Fiscal Year 2008 Guidance


At this time, the company is providing preliminary guidance for fiscal year 2008 for net revenue, income from operations and adjusted EBITDA. The company's guidance assumes the acquisition of e-Dialog closes during the first quarter of fiscal 2008.


— Net revenue is expected to be approximately $1.0 billion, or an
increase of approximately 33 percent to 34 percent from approximately
$748 million to $750 million for fiscal year 2007.
— Income from operations is expected to be approximately $3 million to $6
million, or range from an increase of 13 percent to a decrease of 52
percent. The expected results are impacted by acquisition integration
expenses and amortization of acquisition-related intangibles. The
company anticipates modestly lower acquisition integration expenses
related to Accretive Commerce in fiscal 2008 than previously indicated.

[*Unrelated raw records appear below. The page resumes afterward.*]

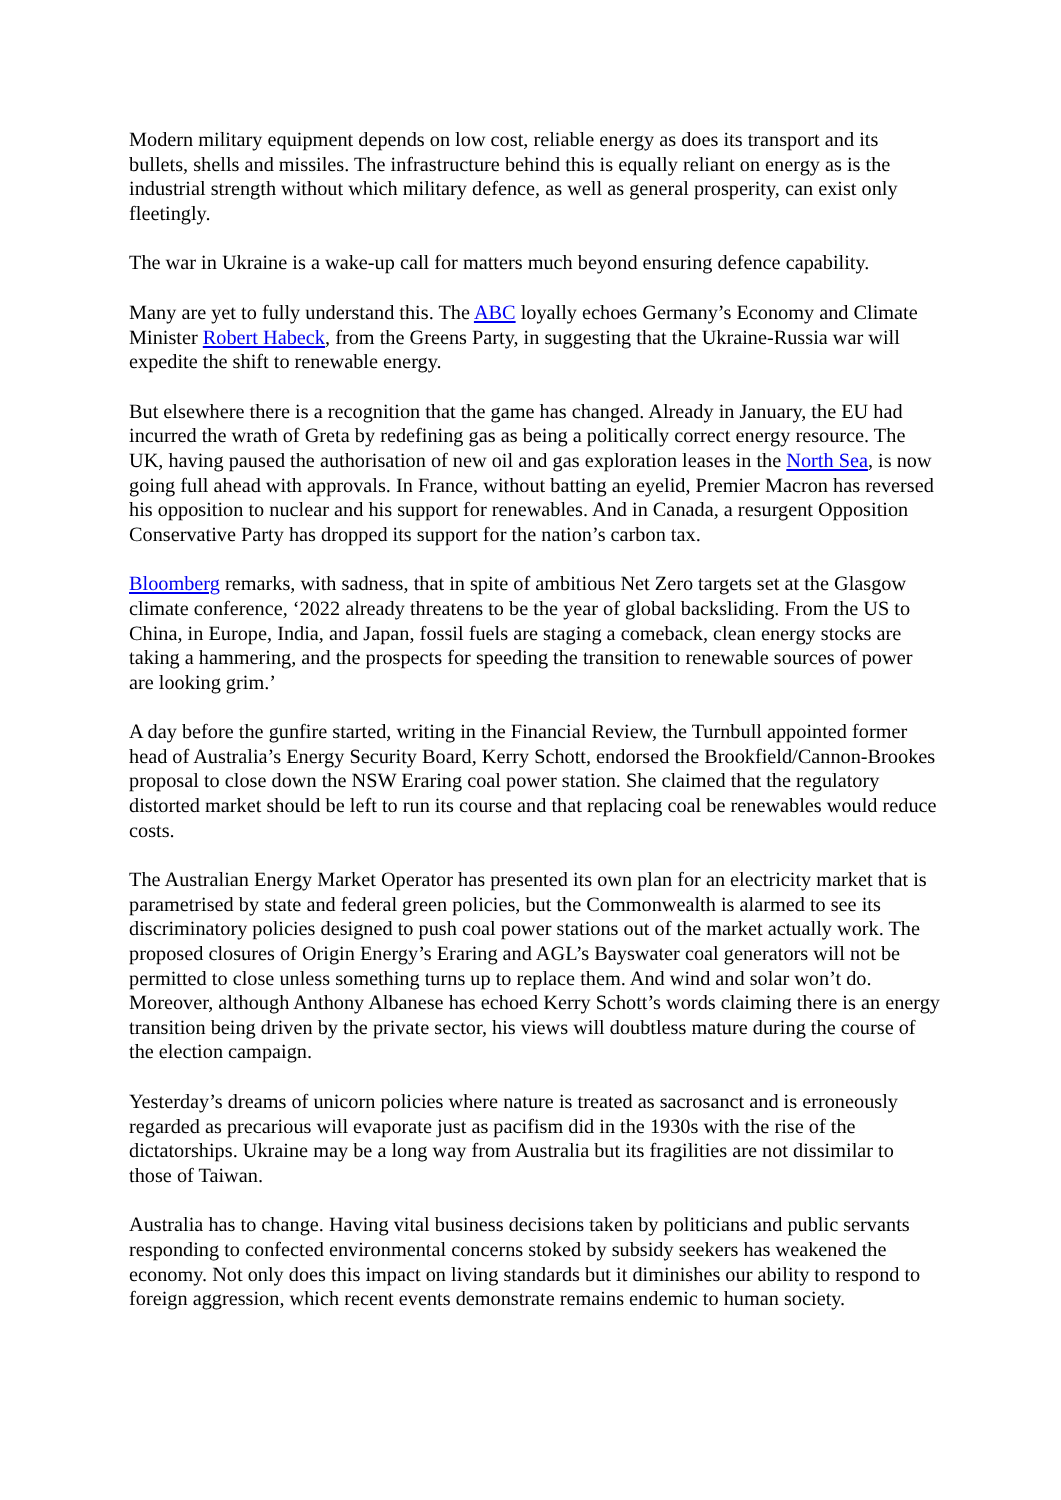Modern military equipment depends on low cost, reliable energy as does its transport and its bullets, shells and missiles. The infrastructure behind this is equally reliant on energy as is the industrial strength without which military defence, as well as general prosperity, can exist only fleetingly.
The war in Ukraine is a wake-up call for matters much beyond ensuring defence capability.
Many are yet to fully understand this. The ABC loyally echoes Germany’s Economy and Climate Minister Robert Habeck, from the Greens Party, in suggesting that the Ukraine-Russia war will expedite the shift to renewable energy.
But elsewhere there is a recognition that the game has changed. Already in January, the EU had incurred the wrath of Greta by redefining gas as being a politically correct energy resource. The UK, having paused the authorisation of new oil and gas exploration leases in the North Sea, is now going full ahead with approvals. In France, without batting an eyelid, Premier Macron has reversed his opposition to nuclear and his support for renewables. And in Canada, a resurgent Opposition Conservative Party has dropped its support for the nation’s carbon tax.
Bloomberg remarks, with sadness, that in spite of ambitious Net Zero targets set at the Glasgow climate conference, ‘2022 already threatens to be the year of global backsliding. From the US to China, in Europe, India, and Japan, fossil fuels are staging a comeback, clean energy stocks are taking a hammering, and the prospects for speeding the transition to renewable sources of power are looking grim.’
A day before the gunfire started, writing in the Financial Review, the Turnbull appointed former head of Australia’s Energy Security Board, Kerry Schott, endorsed the Brookfield/Cannon-Brookes proposal to close down the NSW Eraring coal power station. She claimed that the regulatory distorted market should be left to run its course and that replacing coal be renewables would reduce costs.
The Australian Energy Market Operator has presented its own plan for an electricity market that is parametrised by state and federal green policies, but the Commonwealth is alarmed to see its discriminatory policies designed to push coal power stations out of the market actually work. The proposed closures of Origin Energy’s Eraring and AGL’s Bayswater coal generators will not be permitted to close unless something turns up to replace them. And wind and solar won’t do. Moreover, although Anthony Albanese has echoed Kerry Schott’s words claiming there is an energy transition being driven by the private sector, his views will doubtless mature during the course of the election campaign.
Yesterday’s dreams of unicorn policies where nature is treated as sacrosanct and is erroneously regarded as precarious will evaporate just as pacifism did in the 1930s with the rise of the dictatorships. Ukraine may be a long way from Australia but its fragilities are not dissimilar to those of Taiwan.
Australia has to change. Having vital business decisions taken by politicians and public servants responding to confected environmental concerns stoked by subsidy seekers has weakened the economy. Not only does this impact on living standards but it diminishes our ability to respond to foreign aggression, which recent events demonstrate remains endemic to human society.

At this time, the company has not completed estimates for the following
primarily non-cash items related to the e-Dialog acquisition: the
amount of amortization from acquisition related intangibles (non cash),
the amount of acquisition-related integration expenses (cash), the
amount of stock-based compensation related to e-Dialog employees (non
cash), and the amount of incremental depreciation that may result from
the step-up of the value of fixed assets (non cash). Because these
items have not been estimated at this time, they have been excluded
from income from operations. As a result, the company's guidance for
income from operations could decrease materially.
— Adjusted EBITDA is expected to be approximately $80 million to
$83 million, or an increase of approximately 48 percent to 57 percent
from approximately $53.0 million to $54.0 million in fiscal year 2007.

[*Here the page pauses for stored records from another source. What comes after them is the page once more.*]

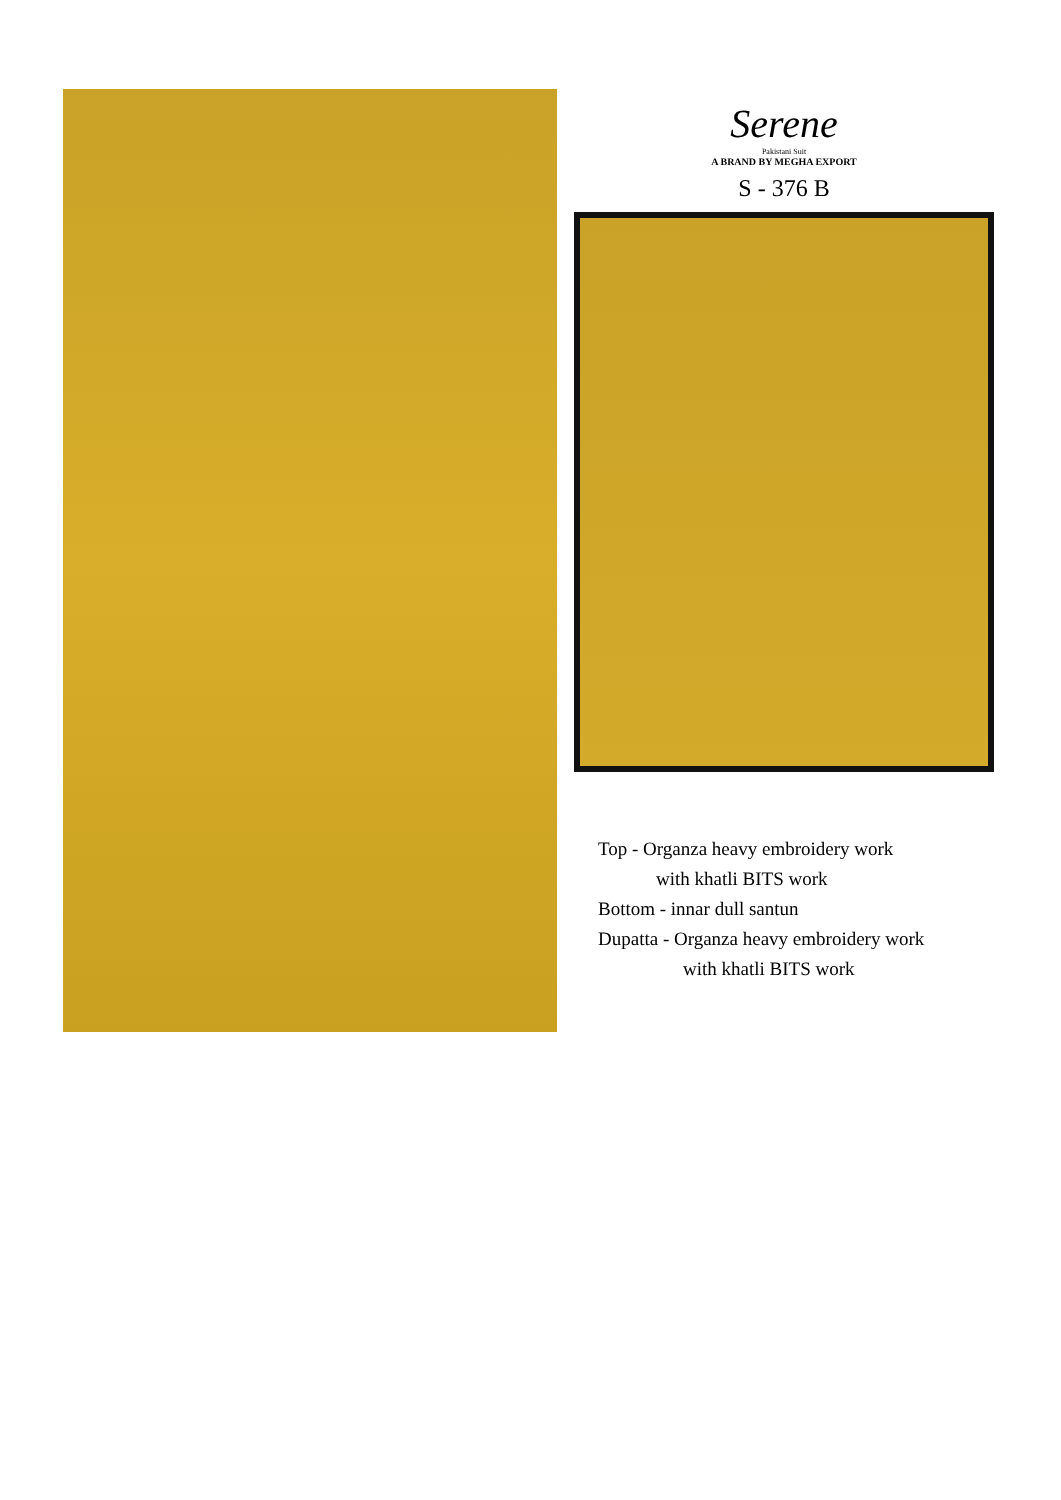Serene
Pakistani Suit
A BRAND BY MEGHA EXPORT
S - 376 B
Top - Organza heavy embroidery work
with khatli BITS work
Bottom - innar dull santun
Dupatta - Organza heavy embroidery work
with khatli BITS work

While the company does not intend to separately report the results of
e-Dialog going forward, the company is noting that included in
estimated fiscal year 2008 adjusted EBITDA is approximately $8 million
of contribution from e-Dialog (stub year).


“We expect to further accelerate growth in net revenue and adjusted EBITDA in fiscal year 2008, as we anticipate the company's organic trends to remain strong and the acquisitions of Accretive Commerce, Zendor and e-Dialog to make solid contributions,” said Rubin. “Our core business of providing e-commerce services to the U.S. enterprise market is performing well and our growth strategies of international and marketing services are showing positive trends.”